In this future, the remaining people have been left bewildered and embittered by their change of fortune, leading to occasional outbreaks of human-robot violence. “Evolution’s supposed to be survival of the fittest. We’re no longer the fittest,” says police chief Jesse Laughton, the book’s main protagonist.

“In this world, our best hope lies in machines that view humans the way we see children or endangered wildlife”

To help keep humans safe, most start living in enclosed territories where robots aren’t supposed to enter – the preserves of the title. Laughton is a lawman in one such recently established area.

But even in these places, humanity is struggling with an existential crisis. Most people live off robot government subsidies and alcoholism is rife. Fertility clinics are needed, not just to provide IVF, as now, but to persuade people to have children at all. “A baby in every belly” is the slogan.

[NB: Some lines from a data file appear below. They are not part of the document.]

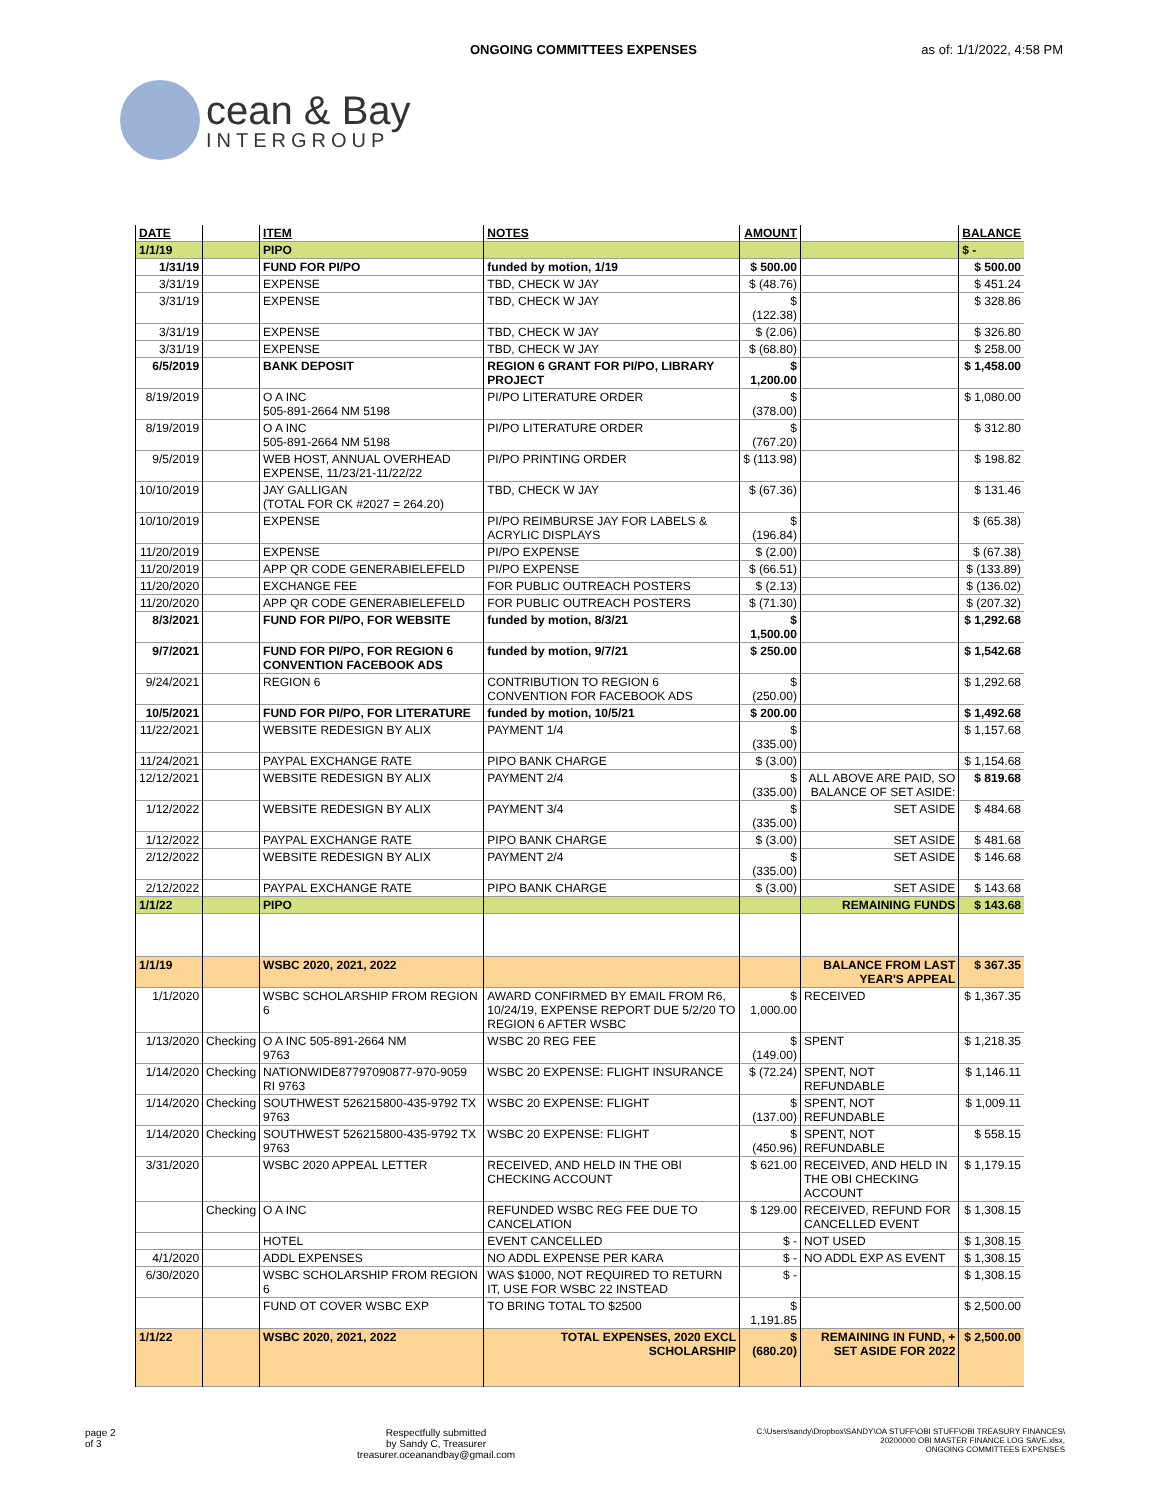ONGOING COMMITTEES EXPENSES as of: 1/1/2022, 4:58 PM
cean & Bay
INTERGROUP
| DATE | | ITEM | NOTES | AMOUNT | | BALANCE |
| --- | --- | --- | --- | --- | --- | --- |
| 1/1/19 | | PIPO | | | | $ - |
| 1/31/19 | | FUND FOR PI/PO | funded by motion, 1/19 | $ 500.00 | | $ 500.00 |
| 3/31/19 | | EXPENSE | TBD, CHECK W JAY | $ (48.76) | | $ 451.24 |
| 3/31/19 | | EXPENSE | TBD, CHECK W JAY | $ (122.38) | | $ 328.86 |
| 3/31/19 | | EXPENSE | TBD, CHECK W JAY | $ (2.06) | | $ 326.80 |
| 3/31/19 | | EXPENSE | TBD, CHECK W JAY | $ (68.80) | | $ 258.00 |
| 6/5/2019 | | BANK DEPOSIT | REGION 6 GRANT FOR PI/PO, LIBRARY PROJECT | $ 1,200.00 | | $ 1,458.00 |
| 8/19/2019 | | O A INC 505-891-2664 NM 5198 | PI/PO LITERATURE ORDER | $ (378.00) | | $ 1,080.00 |
| 8/19/2019 | | O A INC 505-891-2664 NM 5198 | PI/PO LITERATURE ORDER | $ (767.20) | | $ 312.80 |
| 9/5/2019 | | WEB HOST, ANNUAL OVERHEAD EXPENSE, 11/23/21-11/22/22 | PI/PO PRINTING ORDER | $ (113.98) | | $ 198.82 |
| 10/10/2019 | | JAY GALLIGAN (TOTAL FOR CK #2027 = 264.20) | TBD, CHECK W JAY | $ (67.36) | | $ 131.46 |
| 10/10/2019 | | EXPENSE | PI/PO REIMBURSE JAY FOR LABELS & ACRYLIC DISPLAYS | $ (196.84) | | $ (65.38) |
| 11/20/2019 | | EXPENSE | PI/PO EXPENSE | $ (2.00) | | $ (67.38) |
| 11/20/2019 | | APP QR CODE GENERABIELEFELD | PI/PO EXPENSE | $ (66.51) | | $ (133.89) |
| 11/20/2020 | | EXCHANGE FEE | FOR PUBLIC OUTREACH POSTERS | $ (2.13) | | $ (136.02) |
| 11/20/2020 | | APP QR CODE GENERABIELEFELD | FOR PUBLIC OUTREACH POSTERS | $ (71.30) | | $ (207.32) |
| 8/3/2021 | | FUND FOR PI/PO, FOR WEBSITE | funded by motion, 8/3/21 | $ 1,500.00 | | $ 1,292.68 |
| 9/7/2021 | | FUND FOR PI/PO, FOR REGION 6 CONVENTION FACEBOOK ADS | funded by motion, 9/7/21 | $ 250.00 | | $ 1,542.68 |
| 9/24/2021 | | REGION 6 | CONTRIBUTION TO REGION 6 CONVENTION FOR FACEBOOK ADS | $ (250.00) | | $ 1,292.68 |
| 10/5/2021 | | FUND FOR PI/PO, FOR LITERATURE | funded by motion, 10/5/21 | $ 200.00 | | $ 1,492.68 |
| 11/22/2021 | | WEBSITE REDESIGN BY ALIX | PAYMENT 1/4 | $ (335.00) | | $ 1,157.68 |
| 11/24/2021 | | PAYPAL EXCHANGE RATE | PIPO BANK CHARGE | $ (3.00) | | $ 1,154.68 |
| 12/12/2021 | | WEBSITE REDESIGN BY ALIX | PAYMENT 2/4 | $ (335.00) | ALL ABOVE ARE PAID, SO BALANCE OF SET ASIDE: | $ 819.68 |
| 1/12/2022 | | WEBSITE REDESIGN BY ALIX | PAYMENT 3/4 | $ (335.00) | SET ASIDE | $ 484.68 |
| 1/12/2022 | | PAYPAL EXCHANGE RATE | PIPO BANK CHARGE | $ (3.00) | SET ASIDE | $ 481.68 |
| 2/12/2022 | | WEBSITE REDESIGN BY ALIX | PAYMENT 2/4 | $ (335.00) | SET ASIDE | $ 146.68 |
| 2/12/2022 | | PAYPAL EXCHANGE RATE | PIPO BANK CHARGE | $ (3.00) | SET ASIDE | $ 143.68 |
| 1/1/22 | | PIPO | | | REMAINING FUNDS | $ 143.68 |
| 1/1/19 | | WSBC 2020, 2021, 2022 | | | BALANCE FROM LAST YEAR'S APPEAL | $ 367.35 |
| 1/1/2020 | | WSBC SCHOLARSHIP FROM REGION 6 | AWARD CONFIRMED BY EMAIL FROM R6, 10/24/19, EXPENSE REPORT DUE 5/2/20 TO REGION 6 AFTER WSBC | $ 1,000.00 | RECEIVED | $ 1,367.35 |
| 1/13/2020 | Checking | O A INC 505-891-2664 NM 9763 | WSBC 20 REG FEE | $ (149.00) | SPENT | $ 1,218.35 |
| 1/14/2020 | Checking | NATIONWIDE87797090877-970-9059 RI 9763 | WSBC 20 EXPENSE: FLIGHT INSURANCE | $ (72.24) | SPENT, NOT REFUNDABLE | $ 1,146.11 |
| 1/14/2020 | Checking | SOUTHWEST 526215800-435-9792 TX 9763 | WSBC 20 EXPENSE: FLIGHT | $ (137.00) | SPENT, NOT REFUNDABLE | $ 1,009.11 |
| 1/14/2020 | Checking | SOUTHWEST 526215800-435-9792 TX 9763 | WSBC 20 EXPENSE: FLIGHT | $ (450.96) | SPENT, NOT REFUNDABLE | $ 558.15 |
| 3/31/2020 | | WSBC 2020 APPEAL LETTER | RECEIVED, AND HELD IN THE OBI CHECKING ACCOUNT | $ 621.00 | RECEIVED, AND HELD IN THE OBI CHECKING ACCOUNT | $ 1,179.15 |
| | Checking | O A INC | REFUNDED WSBC REG FEE DUE TO CANCELATION | $ 129.00 | RECEIVED, REFUND FOR CANCELLED EVENT | $ 1,308.15 |
| | | HOTEL | EVENT CANCELLED | $ - | NOT USED | $ 1,308.15 |
| 4/1/2020 | | ADDL EXPENSES | NO ADDL EXPENSE PER KARA | $ - | NO ADDL EXP AS EVENT | $ 1,308.15 |
| 6/30/2020 | | WSBC SCHOLARSHIP FROM REGION 6 | WAS $1000, NOT REQUIRED TO RETURN IT, USE FOR WSBC 22 INSTEAD | $ - | | $ 1,308.15 |
| | | FUND OT COVER WSBC EXP | TO BRING TOTAL TO $2500 | $ 1,191.85 | | $ 2,500.00 |
| 1/1/22 | | WSBC 2020, 2021, 2022 | TOTAL EXPENSES, 2020 EXCL SCHOLARSHIP | $ (680.20) | REMAINING IN FUND, + SET ASIDE FOR 2022 | $ 2,500.00 |
page 2
of 3 Respectfully submitted
by Sandy C, Treasurer
treasurer.oceanandbay@gmail.com C:\Users\sandy\Dropbox\SANDY\OA STUFF\OBI STUFF\OBI TREASURY FINANCES\
20200000 OBI MASTER FINANCE LOG SAVE.xlsx,
ONGOING COMMITTEES EXPENSES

Couples with one child are encouraged to have a second with outside partners in order to boost genetic diversity.

The Preserve is ostensibly a detective story: the first murder to take place in the human zone falls to Laughton to solve, and he has to show the robots that people can police themselves. There are shades of US author Isaac Asimov’s robot detective fiction, a loosely linked series of short stories and novels that were part of his hugely influential writings on machine minds in the mid-to-late 20th century.

But, as in Asimov’s work, The Preserve is more than a whodunnit. The touching relationship between Laughton and his robot cop partner is a way to explore the differences between organic and robot consciousness.

Asimov’s tales have a fond place in my memory because they sparked my lifelong love of sci-fi, even though, looking back, they seem hopelessly outdated and sexist. Annoyingly, Winter succumbs to cliches of his own: most of the interesting characters are men and Laughton’s wife plagues him with whiny phone calls at times of danger.

That aside, I enjoyed the thought experiment about how it would feel if a new kind of being could do most things better than you. It becomes clear that, in this world, our best hope of survival lies in those machines that view humans the way we see young children or endangered wildlife.

It is a sobering take-home message, considering how bad we are at preserving wildlife. I hope any future AIs do a better conservation job than us.

Clare also recommends…

Short story

Isaac Asimov

Harper Collins

Once I got thinking about Isaac Asimov, I had to reread The Last Question, one of my favourite tales by the sci-fi titan. It takes questions about the future of AI to a jaw-dropping conclusion.